» **PROBLEM TO SOLVE**: For the entries below, repeat exactly each line starting with the one that contains "Экономия 99 руб." and going on through the one that contains "Det är alltid", and no others.

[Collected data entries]
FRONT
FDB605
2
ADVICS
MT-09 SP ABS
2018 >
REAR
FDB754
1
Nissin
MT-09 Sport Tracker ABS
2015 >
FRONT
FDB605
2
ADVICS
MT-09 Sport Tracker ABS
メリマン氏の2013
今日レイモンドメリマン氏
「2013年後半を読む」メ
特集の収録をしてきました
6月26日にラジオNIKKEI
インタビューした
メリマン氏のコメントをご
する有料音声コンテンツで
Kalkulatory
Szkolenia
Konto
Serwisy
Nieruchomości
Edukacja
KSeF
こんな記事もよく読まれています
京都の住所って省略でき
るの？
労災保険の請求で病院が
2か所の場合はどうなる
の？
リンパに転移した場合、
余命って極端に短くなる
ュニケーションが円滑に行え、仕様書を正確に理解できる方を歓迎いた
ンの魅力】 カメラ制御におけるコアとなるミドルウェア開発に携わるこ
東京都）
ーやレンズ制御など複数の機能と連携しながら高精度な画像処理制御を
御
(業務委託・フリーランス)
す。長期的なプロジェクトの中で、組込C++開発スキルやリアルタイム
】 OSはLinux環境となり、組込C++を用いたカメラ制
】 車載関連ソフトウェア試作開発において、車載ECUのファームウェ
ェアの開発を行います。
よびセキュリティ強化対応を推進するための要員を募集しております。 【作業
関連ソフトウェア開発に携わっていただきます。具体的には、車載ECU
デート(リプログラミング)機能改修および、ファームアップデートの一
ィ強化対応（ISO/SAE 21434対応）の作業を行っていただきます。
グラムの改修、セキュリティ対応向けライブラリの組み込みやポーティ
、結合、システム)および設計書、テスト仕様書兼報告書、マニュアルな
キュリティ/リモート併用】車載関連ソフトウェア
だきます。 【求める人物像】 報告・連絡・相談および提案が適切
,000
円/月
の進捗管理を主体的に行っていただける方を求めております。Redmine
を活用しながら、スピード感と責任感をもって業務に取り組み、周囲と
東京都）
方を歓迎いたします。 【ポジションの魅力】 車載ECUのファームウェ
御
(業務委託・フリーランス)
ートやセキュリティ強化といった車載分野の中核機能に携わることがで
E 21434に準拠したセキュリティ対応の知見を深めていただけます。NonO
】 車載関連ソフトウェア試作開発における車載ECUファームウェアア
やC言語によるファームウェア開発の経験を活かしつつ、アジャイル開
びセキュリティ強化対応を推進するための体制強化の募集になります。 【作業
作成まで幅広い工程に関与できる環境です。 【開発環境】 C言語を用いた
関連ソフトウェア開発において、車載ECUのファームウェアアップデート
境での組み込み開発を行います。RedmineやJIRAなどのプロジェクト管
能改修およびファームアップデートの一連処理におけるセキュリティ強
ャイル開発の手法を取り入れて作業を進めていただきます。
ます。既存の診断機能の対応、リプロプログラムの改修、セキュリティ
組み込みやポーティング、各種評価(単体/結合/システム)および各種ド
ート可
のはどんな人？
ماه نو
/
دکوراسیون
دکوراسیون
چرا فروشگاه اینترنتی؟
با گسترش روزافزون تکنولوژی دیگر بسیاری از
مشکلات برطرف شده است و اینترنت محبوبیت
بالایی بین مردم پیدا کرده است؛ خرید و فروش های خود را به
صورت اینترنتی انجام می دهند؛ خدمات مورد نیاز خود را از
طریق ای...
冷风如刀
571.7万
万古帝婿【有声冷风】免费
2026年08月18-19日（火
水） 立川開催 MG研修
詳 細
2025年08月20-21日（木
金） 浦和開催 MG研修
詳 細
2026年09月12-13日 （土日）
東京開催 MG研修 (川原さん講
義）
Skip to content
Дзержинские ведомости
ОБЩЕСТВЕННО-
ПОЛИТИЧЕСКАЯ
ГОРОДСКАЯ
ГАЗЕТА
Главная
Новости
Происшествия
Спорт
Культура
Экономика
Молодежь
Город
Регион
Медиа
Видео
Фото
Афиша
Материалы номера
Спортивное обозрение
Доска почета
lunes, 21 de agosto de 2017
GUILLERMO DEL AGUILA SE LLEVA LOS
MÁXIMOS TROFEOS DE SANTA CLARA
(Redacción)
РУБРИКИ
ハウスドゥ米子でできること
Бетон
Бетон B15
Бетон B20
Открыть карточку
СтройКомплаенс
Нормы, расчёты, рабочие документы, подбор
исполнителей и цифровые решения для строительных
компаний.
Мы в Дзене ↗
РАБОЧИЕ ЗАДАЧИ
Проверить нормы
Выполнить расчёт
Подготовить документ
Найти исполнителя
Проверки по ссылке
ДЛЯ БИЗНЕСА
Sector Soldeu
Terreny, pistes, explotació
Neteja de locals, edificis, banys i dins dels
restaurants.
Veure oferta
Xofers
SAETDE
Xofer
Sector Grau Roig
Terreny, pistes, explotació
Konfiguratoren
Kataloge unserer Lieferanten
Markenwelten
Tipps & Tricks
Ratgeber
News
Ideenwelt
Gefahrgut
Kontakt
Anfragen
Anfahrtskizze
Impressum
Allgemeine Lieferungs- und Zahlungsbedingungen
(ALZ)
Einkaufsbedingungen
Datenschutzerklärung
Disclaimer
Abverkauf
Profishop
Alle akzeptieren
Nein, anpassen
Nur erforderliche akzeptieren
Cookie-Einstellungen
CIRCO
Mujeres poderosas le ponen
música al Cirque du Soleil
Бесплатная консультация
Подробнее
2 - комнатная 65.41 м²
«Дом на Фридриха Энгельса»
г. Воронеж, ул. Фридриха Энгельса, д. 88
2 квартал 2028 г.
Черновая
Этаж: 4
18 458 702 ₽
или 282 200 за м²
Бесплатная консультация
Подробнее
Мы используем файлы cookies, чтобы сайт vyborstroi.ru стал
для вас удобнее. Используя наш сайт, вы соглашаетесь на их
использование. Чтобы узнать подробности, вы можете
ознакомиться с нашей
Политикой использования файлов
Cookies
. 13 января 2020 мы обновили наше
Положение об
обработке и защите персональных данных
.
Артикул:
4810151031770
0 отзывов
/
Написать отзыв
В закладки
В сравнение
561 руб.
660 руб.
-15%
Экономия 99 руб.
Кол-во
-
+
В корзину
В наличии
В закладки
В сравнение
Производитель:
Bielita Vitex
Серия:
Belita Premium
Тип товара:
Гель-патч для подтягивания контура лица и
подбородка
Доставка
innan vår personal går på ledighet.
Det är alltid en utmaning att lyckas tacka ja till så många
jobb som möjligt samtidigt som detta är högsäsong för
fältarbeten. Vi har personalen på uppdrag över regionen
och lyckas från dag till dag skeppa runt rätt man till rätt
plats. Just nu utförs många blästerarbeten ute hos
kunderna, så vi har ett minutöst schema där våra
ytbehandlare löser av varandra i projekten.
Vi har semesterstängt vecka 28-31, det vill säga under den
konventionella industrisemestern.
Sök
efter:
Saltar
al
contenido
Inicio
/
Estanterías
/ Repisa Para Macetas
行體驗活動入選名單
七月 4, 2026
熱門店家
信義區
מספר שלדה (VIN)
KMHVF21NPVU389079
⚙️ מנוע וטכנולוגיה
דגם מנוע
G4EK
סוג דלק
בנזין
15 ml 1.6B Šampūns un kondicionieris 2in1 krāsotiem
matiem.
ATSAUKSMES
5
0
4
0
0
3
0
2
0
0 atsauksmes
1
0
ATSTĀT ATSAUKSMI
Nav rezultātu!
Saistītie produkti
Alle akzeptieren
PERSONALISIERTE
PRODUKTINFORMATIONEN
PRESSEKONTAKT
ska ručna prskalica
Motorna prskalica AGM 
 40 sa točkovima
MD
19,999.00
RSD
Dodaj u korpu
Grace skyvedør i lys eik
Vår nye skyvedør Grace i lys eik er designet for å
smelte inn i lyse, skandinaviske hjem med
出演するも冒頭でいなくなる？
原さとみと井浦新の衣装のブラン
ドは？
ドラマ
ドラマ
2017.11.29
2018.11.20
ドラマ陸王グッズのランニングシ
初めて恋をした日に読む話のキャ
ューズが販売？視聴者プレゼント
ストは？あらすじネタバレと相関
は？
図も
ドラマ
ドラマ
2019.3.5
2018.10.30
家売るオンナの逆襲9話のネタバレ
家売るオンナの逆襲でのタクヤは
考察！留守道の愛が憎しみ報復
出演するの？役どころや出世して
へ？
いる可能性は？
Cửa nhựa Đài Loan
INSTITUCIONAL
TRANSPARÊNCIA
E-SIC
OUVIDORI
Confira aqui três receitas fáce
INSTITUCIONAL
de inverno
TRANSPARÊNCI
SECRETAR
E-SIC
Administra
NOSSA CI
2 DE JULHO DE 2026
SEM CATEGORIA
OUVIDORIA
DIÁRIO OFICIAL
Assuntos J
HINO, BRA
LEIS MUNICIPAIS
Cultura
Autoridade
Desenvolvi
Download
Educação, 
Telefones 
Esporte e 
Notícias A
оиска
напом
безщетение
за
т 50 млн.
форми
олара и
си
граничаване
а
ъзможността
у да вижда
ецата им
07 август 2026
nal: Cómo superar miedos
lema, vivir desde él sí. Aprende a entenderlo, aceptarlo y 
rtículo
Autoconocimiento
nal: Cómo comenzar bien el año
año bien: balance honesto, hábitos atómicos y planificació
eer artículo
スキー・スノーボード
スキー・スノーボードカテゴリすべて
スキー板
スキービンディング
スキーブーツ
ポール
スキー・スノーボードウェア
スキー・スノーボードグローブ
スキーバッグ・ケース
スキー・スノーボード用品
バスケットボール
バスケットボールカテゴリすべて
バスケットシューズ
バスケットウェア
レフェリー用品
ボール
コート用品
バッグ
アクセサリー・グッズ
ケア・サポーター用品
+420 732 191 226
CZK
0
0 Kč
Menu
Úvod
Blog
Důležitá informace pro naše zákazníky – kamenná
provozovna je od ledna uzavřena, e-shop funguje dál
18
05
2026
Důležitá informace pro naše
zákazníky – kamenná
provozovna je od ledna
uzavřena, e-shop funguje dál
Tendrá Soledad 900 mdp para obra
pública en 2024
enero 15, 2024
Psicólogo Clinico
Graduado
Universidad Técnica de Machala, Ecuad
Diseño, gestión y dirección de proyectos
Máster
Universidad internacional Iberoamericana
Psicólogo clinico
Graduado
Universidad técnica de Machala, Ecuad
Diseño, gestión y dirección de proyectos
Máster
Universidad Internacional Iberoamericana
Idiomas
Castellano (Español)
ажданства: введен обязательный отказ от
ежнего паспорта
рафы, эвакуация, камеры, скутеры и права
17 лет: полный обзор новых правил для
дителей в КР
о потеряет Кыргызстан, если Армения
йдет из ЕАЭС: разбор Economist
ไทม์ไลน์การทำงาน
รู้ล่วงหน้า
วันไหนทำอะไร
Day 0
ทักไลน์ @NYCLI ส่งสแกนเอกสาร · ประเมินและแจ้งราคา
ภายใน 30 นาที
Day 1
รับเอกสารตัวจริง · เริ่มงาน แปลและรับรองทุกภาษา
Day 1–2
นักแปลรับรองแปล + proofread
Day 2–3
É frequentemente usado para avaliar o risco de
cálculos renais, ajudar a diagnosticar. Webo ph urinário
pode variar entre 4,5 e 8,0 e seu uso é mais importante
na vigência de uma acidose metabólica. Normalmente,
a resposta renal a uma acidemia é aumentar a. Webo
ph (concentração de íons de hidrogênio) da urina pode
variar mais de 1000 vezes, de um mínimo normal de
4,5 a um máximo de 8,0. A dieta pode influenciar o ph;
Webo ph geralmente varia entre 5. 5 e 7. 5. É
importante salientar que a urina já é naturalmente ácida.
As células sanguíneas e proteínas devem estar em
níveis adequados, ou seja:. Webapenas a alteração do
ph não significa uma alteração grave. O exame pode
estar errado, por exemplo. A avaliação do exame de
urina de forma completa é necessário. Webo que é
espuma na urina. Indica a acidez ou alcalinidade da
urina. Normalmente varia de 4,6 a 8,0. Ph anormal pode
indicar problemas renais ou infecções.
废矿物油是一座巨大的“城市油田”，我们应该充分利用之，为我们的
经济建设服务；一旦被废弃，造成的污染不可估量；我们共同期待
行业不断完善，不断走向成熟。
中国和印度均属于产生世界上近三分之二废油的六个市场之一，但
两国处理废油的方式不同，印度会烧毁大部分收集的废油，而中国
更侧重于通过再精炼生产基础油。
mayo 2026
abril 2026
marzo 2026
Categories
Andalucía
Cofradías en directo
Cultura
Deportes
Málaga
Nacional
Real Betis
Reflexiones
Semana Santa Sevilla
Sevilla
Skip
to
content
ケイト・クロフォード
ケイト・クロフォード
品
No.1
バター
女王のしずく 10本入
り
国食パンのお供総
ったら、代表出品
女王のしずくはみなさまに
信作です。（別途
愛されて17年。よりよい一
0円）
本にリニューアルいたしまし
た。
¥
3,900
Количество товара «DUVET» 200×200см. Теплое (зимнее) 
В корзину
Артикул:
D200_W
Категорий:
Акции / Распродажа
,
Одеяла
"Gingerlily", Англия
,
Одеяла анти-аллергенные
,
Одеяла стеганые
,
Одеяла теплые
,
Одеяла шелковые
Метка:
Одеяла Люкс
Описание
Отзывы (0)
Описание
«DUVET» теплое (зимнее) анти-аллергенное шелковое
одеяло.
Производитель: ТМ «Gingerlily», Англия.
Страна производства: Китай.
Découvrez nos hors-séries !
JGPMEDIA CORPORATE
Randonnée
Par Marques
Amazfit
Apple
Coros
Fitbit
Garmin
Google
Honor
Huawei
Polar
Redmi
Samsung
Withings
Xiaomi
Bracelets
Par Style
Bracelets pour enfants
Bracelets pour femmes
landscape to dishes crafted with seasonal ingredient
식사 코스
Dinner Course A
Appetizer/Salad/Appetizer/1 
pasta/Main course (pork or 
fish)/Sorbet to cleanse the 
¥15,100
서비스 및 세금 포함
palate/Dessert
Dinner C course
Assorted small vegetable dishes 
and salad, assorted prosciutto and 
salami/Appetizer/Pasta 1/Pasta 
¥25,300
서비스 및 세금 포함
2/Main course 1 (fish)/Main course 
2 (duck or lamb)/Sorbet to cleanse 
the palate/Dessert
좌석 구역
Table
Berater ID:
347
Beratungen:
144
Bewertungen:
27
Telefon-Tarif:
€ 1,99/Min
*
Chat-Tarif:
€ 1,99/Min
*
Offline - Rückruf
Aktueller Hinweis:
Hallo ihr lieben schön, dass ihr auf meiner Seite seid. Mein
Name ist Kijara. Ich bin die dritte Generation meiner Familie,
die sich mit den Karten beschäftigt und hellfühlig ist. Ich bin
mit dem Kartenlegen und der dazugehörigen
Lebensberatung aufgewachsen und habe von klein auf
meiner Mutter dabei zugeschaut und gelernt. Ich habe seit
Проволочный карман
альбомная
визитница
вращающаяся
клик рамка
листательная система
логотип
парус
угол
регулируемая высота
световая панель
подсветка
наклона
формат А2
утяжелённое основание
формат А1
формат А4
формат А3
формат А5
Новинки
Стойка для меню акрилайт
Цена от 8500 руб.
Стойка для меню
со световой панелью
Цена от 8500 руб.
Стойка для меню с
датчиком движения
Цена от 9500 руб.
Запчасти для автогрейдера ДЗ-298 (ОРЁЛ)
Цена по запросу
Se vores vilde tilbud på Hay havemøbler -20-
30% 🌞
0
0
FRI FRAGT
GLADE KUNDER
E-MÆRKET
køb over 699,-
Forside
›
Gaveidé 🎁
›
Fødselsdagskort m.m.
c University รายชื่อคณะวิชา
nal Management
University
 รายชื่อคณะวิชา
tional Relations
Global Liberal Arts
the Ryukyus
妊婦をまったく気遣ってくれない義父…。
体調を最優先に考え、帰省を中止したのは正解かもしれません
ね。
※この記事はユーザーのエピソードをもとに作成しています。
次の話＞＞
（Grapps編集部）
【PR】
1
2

» **ANSWER TO THIS TASK**:
Экономия 99 руб.
Кол-во
-
+
В корзину
В наличии
В закладки
В сравнение
Производитель:
Bielita Vitex
Серия:
Belita Premium
Тип товара:
Гель-патч для подтягивания контура лица и
подбородка
Доставка
innan vår personal går på ledighet.
Det är alltid en utmaning att lyckas tacka ja till så många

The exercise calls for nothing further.